Quanto às vendas, a questão não será tanto o valor. Vender João Neves, Neres, Marcos Leonardo, Morato e Paulo Bernardo por 143 milhões de euros parece claramente um bom negócio, até por falarmos de jogadores cujo bolo de valor de mercado é de 123,5 milhões de euros. Já na diferença entre compra e venda, o lucro é abissal: 40,9 milhões de euros para comprar cinco jogadores que foram vendidos por mais 100 milhões, o que é naturalmente explicado por João Neves e Paulo Bernardo serem da formação.
A questão estará sempre mais no que pode realmente o Benfica receber, já que em muitos destes negócios se levantam dúvidas sobre as intermediações. Dos 11 milhões de Morato, por exemplo, o Benfica não vai receber nem 8 milhões, o que acaba por fazer com que o jogador tenha valido tanto quanto custou ao clube.
Contas feitas (em relação ao valor de mercado): Benfica lucrou 22,5 milhões de euros em compras e lucrou 19,5 milhões de euros em vendas
FC Porto - a chorar no deserto?
Galeno é um bom jogador. É um ótimo jogador. Ainda para mais tem golo e algo que parece fazê-lo transcender-se quando mais se precisa dele. Mas nem assim se conseguiu impor no Dragão como um indiscutível, como outros fizeram. Talvez por isso, muitos festejaram ao ver que o brasileiro ia ser vendido e render 50 milhões de euros aos cofres azuis e brancos.
É sempre muito dinheiro, mas será ainda mais quando se vê que Luis Díaz ou Vitinha, esses sim bem-amados, foram vendidos por menos.
O negócio de Galeno acabou por cair à última, já que os árabes preferiram Steven Bergwijn, do Ajax, deixando o FC Porto de mãos a abanar.
Não se percebeu ainda se este negócio pode ter implicações de maior, mas o mercado dos dragões foi claramente bem sucedido, sobretudo porque se deu, desde o início, a ideia de que era preciso vender muito e comprar pouco. Feitas as contas, aconteceu o contrário: dos que saíram, apenas um teria lugar claro no 11, sendo que o outro caso, o de Francisco Conceição, está cheio dos seus próprios pormenores.

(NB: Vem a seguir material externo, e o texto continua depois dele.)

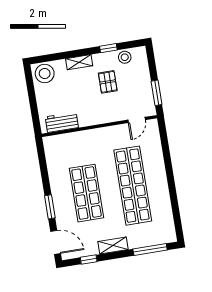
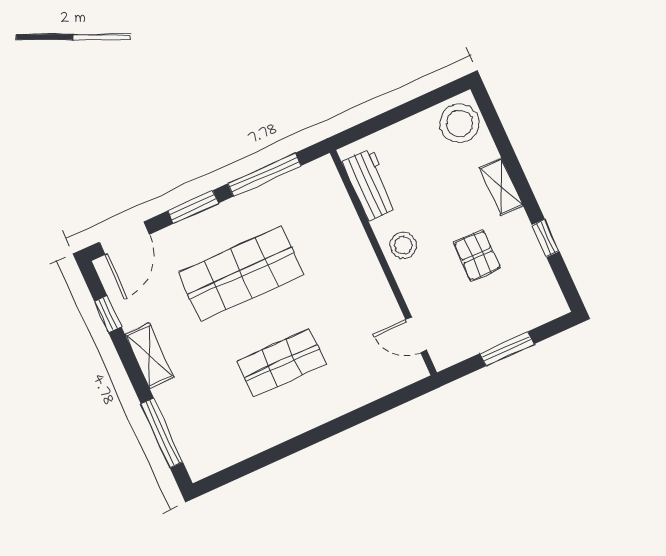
stool: (125, 57) -> (403, 245), moved
pallet: (108, 82) -> (477, 255), turned 90
window: (157, 93) -> (507, 349), moved
window: (44, 170) -> (264, 175), added
shop shelf: (133, 186) -> (281, 363), width x0.50, depth x0.74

Contas feitas, os 58 milhões de euros feitos com cinco jogadores que valem 77,5 milhões parecem pouco, mas há que ver que num dos casos, o de Francisco Conceição, a coisa ainda deve subir substancialmente. Melhor será, certamente, olhar para o lucro de 24 milhões de euros em relação ao que foi gasto com estes atletas.

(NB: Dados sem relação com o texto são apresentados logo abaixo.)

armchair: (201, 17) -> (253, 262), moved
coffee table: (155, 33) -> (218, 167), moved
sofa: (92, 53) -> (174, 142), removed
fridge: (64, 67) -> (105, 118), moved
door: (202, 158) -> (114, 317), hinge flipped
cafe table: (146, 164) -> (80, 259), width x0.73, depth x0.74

Mas a surpresa está mesmo nas entradas. De início não se falava de reforços, depois começou-se a falar de um sueco com nome turco - ainda ninguém sabe quem é Deniz Gül - e acabámos a ver um nome que foi apontado ao Chelsea e um jogador do Arsenal a chegarem ao Dragão.

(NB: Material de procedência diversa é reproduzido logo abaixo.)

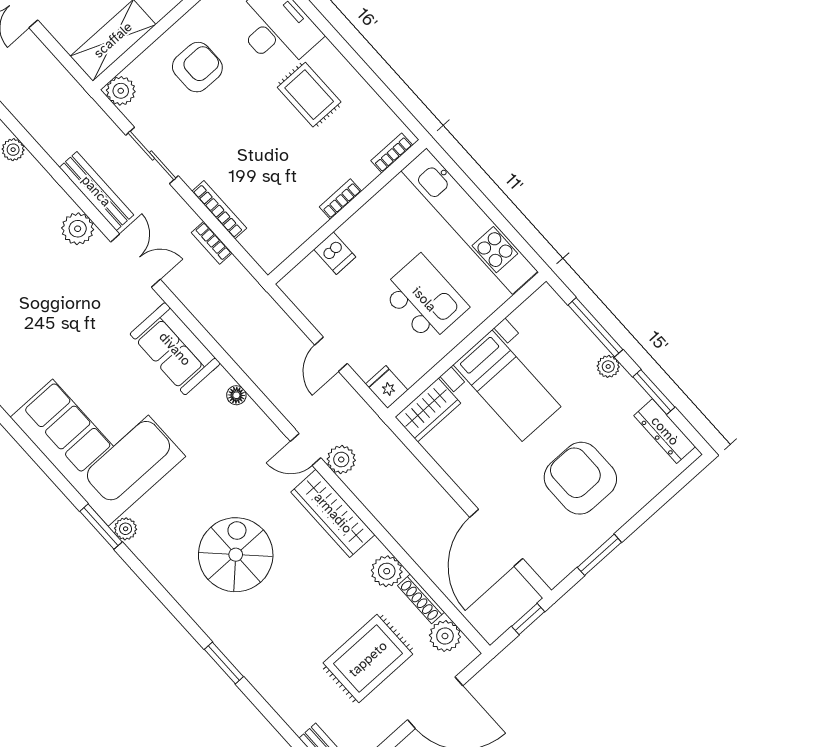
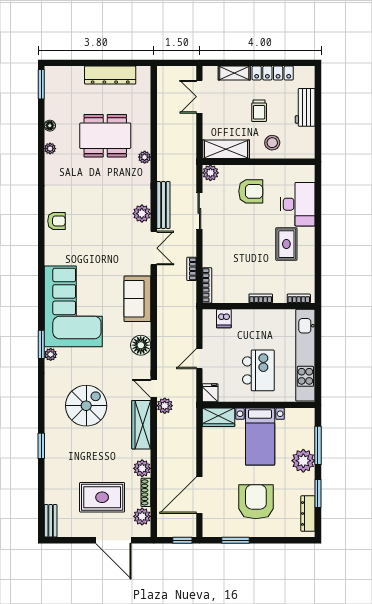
bookcase: (219, 210) -> (207, 285), moved
dishwasher: (335, 253) -> (224, 319), moved
plant: (608, 366) -> (303, 461), width x1.87, depth x1.87
floor lamp: (236, 395) -> (141, 345), width x1.89, depth x1.89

Samu Omorodion e Fábio Vieira encabeçam as surpresas, mas as chegadas de Nehuén Pérez e Francisco Moura também são de registo. Ao todo, e já contando que vai ter de desembolsar um total de 17,4 milhões de euros pelo argentino que jogava na Udinese, o FC Porto gastou 41,9 milhões de euros em cinco jogadores cujo valor de mercado ascende a 90 milhões de euros.
De notar, claro, que Samu custou 15 milhões de euros, 20 milhões abaixo da sua valorização, mas por 50% do passe. Queira o FC Porto ficar com 80% e vai ter de pagar mais 10 milhões de euros ao Atlético de Madrid. Em todo o caso, e vendo que só terá de pagar alguns destes valores mais à frente - caso de Nehuén Pérez, que chega emprestado e cujo valor de transferência só é liquidado no outro defeso -, os dragões fazem um aparente bom mercado. Já mesmo no fim houve ainda tempo para anunciar Tiago Djaló, português com um valor de mercado de 12 milhões de euros que chega sem custos associados.
Contas feitas (em relação ao valor de mercado): FC Porto perdeu 19,5 milhões de euros em vendas e lucrou 56,1 milhões de euros em compras
Nota: Os valores referidos são de acordo com o Transfermarkt. Naturalmente que os valores podem oscilar e é necessário ter em conta que alguns negócios são feitos por empréstimo. Acontece com Benfica e FC Porto, mas não com o Sporting.